→ **Exercise directions**: Some lines below hold "EAGLE". Pick them out and copy them.

** Opening Data for processing block **

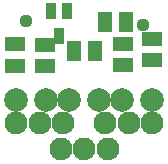
<source format=gbr>
G04 EAGLE Gerber X2 export*
G04 #@! %TF.Part,Single*
G04 #@! %TF.FileFunction,Soldermask,Top,1*
G04 #@! %TF.FilePolarity,Negative*
G04 #@! %TF.GenerationSoftware,Autodesk,EAGLE,8.6.0*
G04 #@! %TF.CreationDate,2018-03-03T07:28:53Z*
G75*
%MOMM*%
%FSLAX34Y34*%
%LPD*%
%AMOC8*
5,1,8,0,0,1.08239X$1,22.5*%
G01*
%ADD10R,1.708000X1.308000*%
%ADD11C,1.930400*%
%ADD12C,2.008000*%
%ADD13R,1.308000X1.708000*%
%ADD14R,0.914400X1.320800*%
%ADD15C,1.112000*%


D10*
X406600Y432500D03*
X406600Y414500D03*
X472800Y415100D03*
X472800Y433100D03*
D11*
X457700Y366000D03*
X477700Y366000D03*
X497700Y366000D03*
X422500Y366100D03*
X402500Y366100D03*
X382500Y366100D03*
D12*
X472300Y385400D03*
X497700Y385400D03*
X382300Y385400D03*
X407700Y385400D03*
D10*
X497500Y437200D03*
X497500Y419200D03*
X381500Y432800D03*
X381500Y414800D03*
D13*
X431500Y427400D03*
X449500Y427400D03*
X475500Y451400D03*
X457500Y451400D03*
D11*
X420200Y344400D03*
X440200Y344400D03*
X460200Y344400D03*
D14*
X418800Y439800D03*
X425300Y460800D03*
X412300Y460800D03*
D12*
X427400Y385700D03*
X452800Y385700D03*
D15*
X490300Y448700D03*
X391200Y452200D03*
M02*

</source>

** Closing Data for processing block **

→ **Result of the exercise**:
G04 EAGLE Gerber X2 export*
G04 #@! %TF.GenerationSoftware,Autodesk,EAGLE,8.6.0*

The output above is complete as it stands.